§ **Directions**:
Reproduce all the entries precisely.

§ **Records shown**:
---*---
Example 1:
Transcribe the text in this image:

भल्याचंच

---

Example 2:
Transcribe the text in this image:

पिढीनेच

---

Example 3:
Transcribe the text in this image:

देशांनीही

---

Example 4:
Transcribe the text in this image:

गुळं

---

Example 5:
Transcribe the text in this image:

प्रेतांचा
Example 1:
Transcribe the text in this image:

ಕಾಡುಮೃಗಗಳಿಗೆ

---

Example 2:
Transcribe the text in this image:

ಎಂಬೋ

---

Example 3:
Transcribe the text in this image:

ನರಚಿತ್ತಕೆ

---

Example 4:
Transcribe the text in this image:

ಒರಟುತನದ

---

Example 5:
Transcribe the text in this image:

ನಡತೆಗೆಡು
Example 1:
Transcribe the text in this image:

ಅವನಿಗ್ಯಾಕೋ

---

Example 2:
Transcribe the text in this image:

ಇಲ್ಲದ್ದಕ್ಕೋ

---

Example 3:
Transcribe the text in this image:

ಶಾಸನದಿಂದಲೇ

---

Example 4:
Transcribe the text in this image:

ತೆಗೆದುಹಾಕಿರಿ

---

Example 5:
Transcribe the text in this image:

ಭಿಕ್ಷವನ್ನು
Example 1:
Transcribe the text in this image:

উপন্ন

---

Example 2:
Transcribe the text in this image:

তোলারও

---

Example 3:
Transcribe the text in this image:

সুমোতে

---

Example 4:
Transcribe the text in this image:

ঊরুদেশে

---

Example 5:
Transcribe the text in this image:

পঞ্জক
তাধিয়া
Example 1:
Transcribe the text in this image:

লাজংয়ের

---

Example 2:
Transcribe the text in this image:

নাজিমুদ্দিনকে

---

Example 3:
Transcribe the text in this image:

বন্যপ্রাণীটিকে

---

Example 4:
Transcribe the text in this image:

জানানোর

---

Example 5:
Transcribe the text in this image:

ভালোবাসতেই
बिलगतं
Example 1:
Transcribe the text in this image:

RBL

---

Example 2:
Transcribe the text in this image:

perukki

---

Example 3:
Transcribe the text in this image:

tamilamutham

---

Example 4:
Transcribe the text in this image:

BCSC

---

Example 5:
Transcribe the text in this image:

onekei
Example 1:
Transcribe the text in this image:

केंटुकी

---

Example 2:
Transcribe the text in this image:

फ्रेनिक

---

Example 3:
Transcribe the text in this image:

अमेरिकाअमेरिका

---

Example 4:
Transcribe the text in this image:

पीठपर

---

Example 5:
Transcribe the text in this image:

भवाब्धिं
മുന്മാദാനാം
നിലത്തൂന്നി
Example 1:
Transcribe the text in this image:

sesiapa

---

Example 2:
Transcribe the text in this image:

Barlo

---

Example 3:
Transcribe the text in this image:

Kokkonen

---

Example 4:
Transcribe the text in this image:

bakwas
---*---
§ **Your response**:
Example 1:
Transcribe the text in this image:

भल्याचंच

---

Example 2:
Transcribe the text in this image:

पिढीनेच

---

Example 3:
Transcribe the text in this image:

देशांनीही

---

Example 4:
Transcribe the text in this image:

गुळं

---

Example 5:
Transcribe the text in this image:

प्रेतांचा
Example 1:
Transcribe the text in this image:

ಕಾಡುಮೃಗಗಳಿಗೆ

---

Example 2:
Transcribe the text in this image:

ಎಂಬೋ

---

Example 3:
Transcribe the text in this image:

ನರಚಿತ್ತಕೆ

---

Example 4:
Transcribe the text in this image:

ಒರಟುತನದ

---

Example 5:
Transcribe the text in this image:

ನಡತೆಗೆಡು
Example 1:
Transcribe the text in this image:

ಅವನಿಗ್ಯಾಕೋ

---

Example 2:
Transcribe the text in this image:

ಇಲ್ಲದ್ದಕ್ಕೋ

---

Example 3:
Transcribe the text in this image:

ಶಾಸನದಿಂದಲೇ

---

Example 4:
Transcribe the text in this image:

ತೆಗೆದುಹಾಕಿರಿ

---

Example 5:
Transcribe the text in this image:

ಭಿಕ್ಷವನ್ನು
Example 1:
Transcribe the text in this image:

উপন্ন

---

Example 2:
Transcribe the text in this image:

তোলারও

---

Example 3:
Transcribe the text in this image:

সুমোতে

---

Example 4:
Transcribe the text in this image:

ঊরুদেশে

---

Example 5:
Transcribe the text in this image:

পঞ্জক
তাধিয়া
Example 1:
Transcribe the text in this image:

লাজংয়ের

---

Example 2:
Transcribe the text in this image:

নাজিমুদ্দিনকে

---

Example 3:
Transcribe the text in this image:

বন্যপ্রাণীটিকে

---

Example 4:
Transcribe the text in this image:

জানানোর

---

Example 5:
Transcribe the text in this image:

ভালোবাসতেই
बिलगतं
Example 1:
Transcribe the text in this image:

RBL

---

Example 2:
Transcribe the text in this image:

perukki

---

Example 3:
Transcribe the text in this image:

tamilamutham

---

Example 4:
Transcribe the text in this image:

BCSC

---

Example 5:
Transcribe the text in this image:

onekei
Example 1:
Transcribe the text in this image:

केंटुकी

---

Example 2:
Transcribe the text in this image:

फ्रेनिक

---

Example 3:
Transcribe the text in this image:

अमेरिकाअमेरिका

---

Example 4:
Transcribe the text in this image:

पीठपर

---

Example 5:
Transcribe the text in this image:

भवाब्धिं
മുന്മാദാനാം
നിലത്തൂന്നി
Example 1:
Transcribe the text in this image:

sesiapa

---

Example 2:
Transcribe the text in this image:

Barlo

---

Example 3:
Transcribe the text in this image:

Kokkonen

---

Example 4:
Transcribe the text in this image:

bakwas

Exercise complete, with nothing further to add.